SOURCE: Mazloom SE et al. J Am Acad Dermatol. 2020 Dec;83(6):1590-8.

In a single-center retrospective analysis of 102 patients with psoriasis induced by tumor necrosis factor (TNF) inhibitors, most cases improved or resolved with use of topical medications or with discontinuation of the inciting TNF inhibitor, with or without other interventions. All patients were treated and diagnosed by dermatologists.

While TNF inhibitors have revolutionized management of numerous debilitating chronic inflammatory diseases, they are associated with mild and potentially serious adverse reactions, including de novo psoriasiform eruptions, noted Sean E. Mazloom, MD, and colleagues, at the Cleveland Clinic, Cleveland, Ohio, in the Journal of the American Academy of Dermatology. Despite the fact that it has been more than 15 years since the first reports of TNF inhibitor-induced psoriasis, optimal treatment strategies still remain poorly understood.
 

IBD and RA most common

Dr. Mazloom and colleagues identified 102 patients (median onset, 41 years; 72.5% female) with TNF inhibitor-induced psoriasis seen at a single tertiary care institution (the Cleveland Clinic) over a 10-year period. The authors proposed a treatment algorithm based on their findings.

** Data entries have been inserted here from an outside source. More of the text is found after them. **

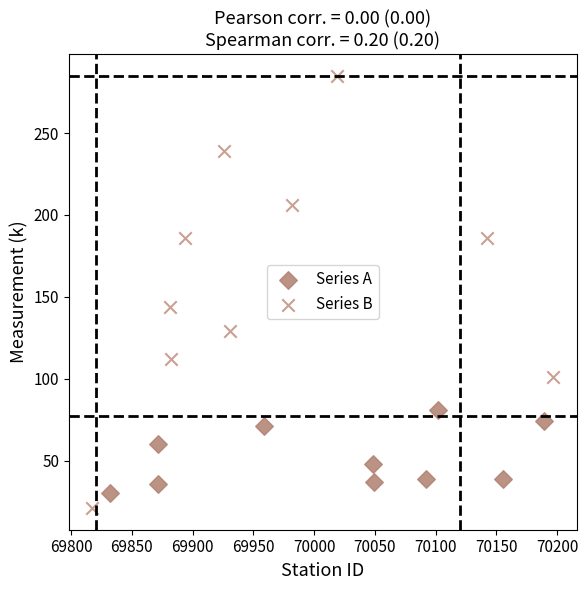

What are all the series names shown in the legend?

Series A, Series B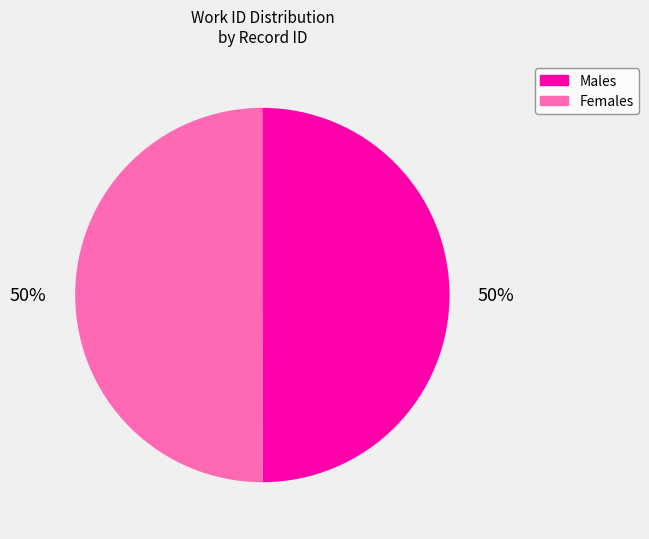

The Females slice represents 40% of the pie. True or false?

False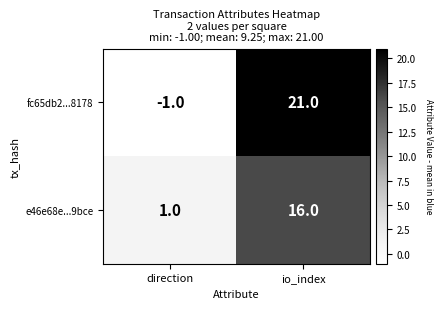

What is the sum of the e46e68e...9bce values at direction and io_index?

17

Inciting TNF inhibitors were prescribed most commonly for inflammatory bowel disease (IBD) (52%) and rheumatoid arthritis (RA) (24.5%). The most common inciting TNF inhibitor was infliximab (52%). TNF inhibitor-induced psoriasis improved or resolved with topical medications alone in 63.5% of patients, and cyclosporine and methotrexate (10 mg weekly) were often effective (cyclosporine in five of five patients; methotrexate in 7 of 13) if topicals failed.

Noting that the success with topicals in this cohort exceeded that of earlier reports, the authors suggested that more accurate diagnoses and optimal strategies attributable to the involvement of dermatologists may be explanatory.

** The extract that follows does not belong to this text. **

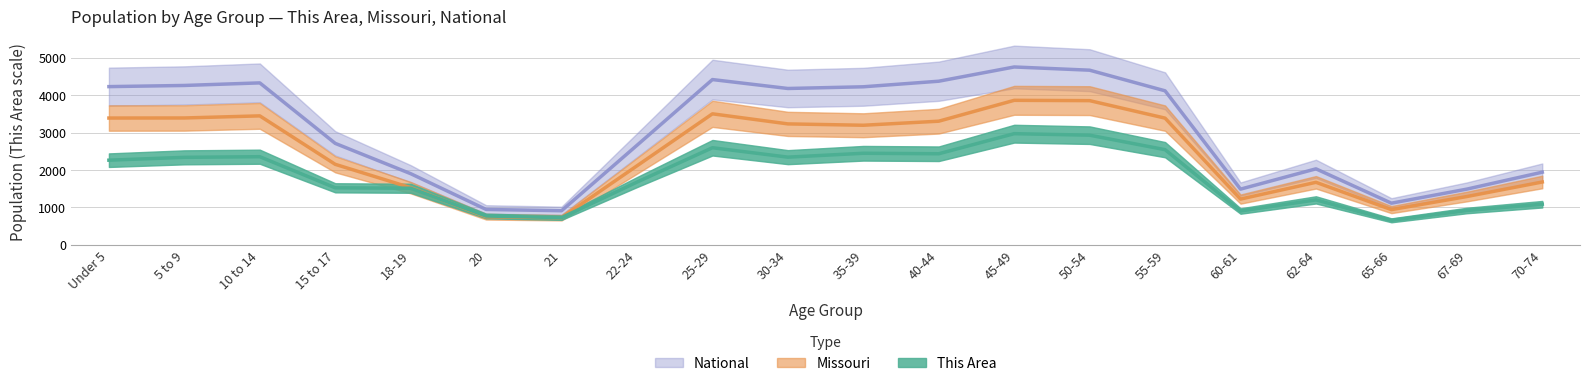

True or false: National and Missouri intersect in this chart.

False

In 67% of refractory cases, discontinuation of the inciting TNF inhibitor with or without other interventions improved or resolved TNF inhibitor-induced psoriasis. With switching of TNF inhibitors, persistence or worsening of TNF inhibitor-induced psoriasis was reported in 16 of 25 patients (64%).

Algorithm aims at balancing control

The treatment algorithm proposed by Dr. Mazloom and colleagues aims at balancing control of the primary disease with minimization of skin symptom discomfort and continuation of the inciting TNF inhibitor if possible. Only with cyclosporine or methotrexate failure amid severe symptoms and less-than-optimal primary disease control should TNF inhibitors be discontinued and biologics and/or small-molecule inhibitors with alternative mechanisms of action be introduced. Transitioning to other TNF inhibitors may be tried before alternative strategies when the underlying disease is well-controlled but TNF inhibitor-induced psoriasis remains severe.

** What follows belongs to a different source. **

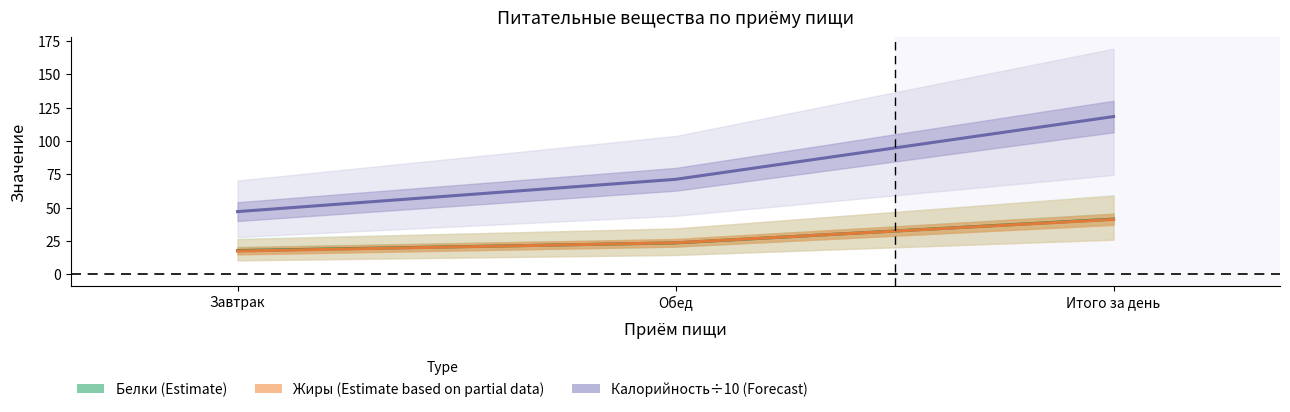

What is the difference between the maximum and second lowest values in the Белки (Estimate) series?

17.9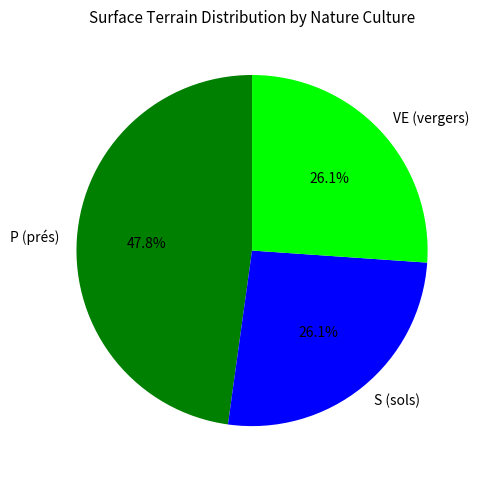

To the nearest percent, what portion does VE (vergers) represent?

26%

“Most dermatologists who see TNF-induced psoriasis often are likely already using strategies like the one proposed in the algorithm,” commented senior author Anthony Fernandez, MD, PhD, of the Cleveland (Ohio) Clinic, in an interview. “The concern is over those who may not see TNF inhibitor-induced psoriasis very often, and who may, as a knee-jerk response to TNF-induced psoriasis, stop the inciting medication. When strong side effects occur in IBD and RA, it’s critical to know how well the TNF inhibitor is controlling the underlying disease because lack of control can lead to permanent damage.”

Risk to benefit ratio favors retaining TNF inhibitors

The dermatologist’s goal, if the TNF inhibitor is working well, should be to exhaust all reasonable options to control the psoriasiform eruption and keep the patient on the TNF inhibitor rather than turn to potentially less effective alternatives, Dr. Fernandez added. “The risk:benefit ratio still usually favors adding more immune therapies to treat these reactions in order to enable patients to stay” on their TNF inhibitors.

Study authors disclosed no direct funding for the study. Dr Fernandez, the senior author, receives research funding from Pfizer, Mallinckrodt, and Novartis, consults for AbbVie and Celgene, and is a speaker for AbbVie and Mallinckrodt.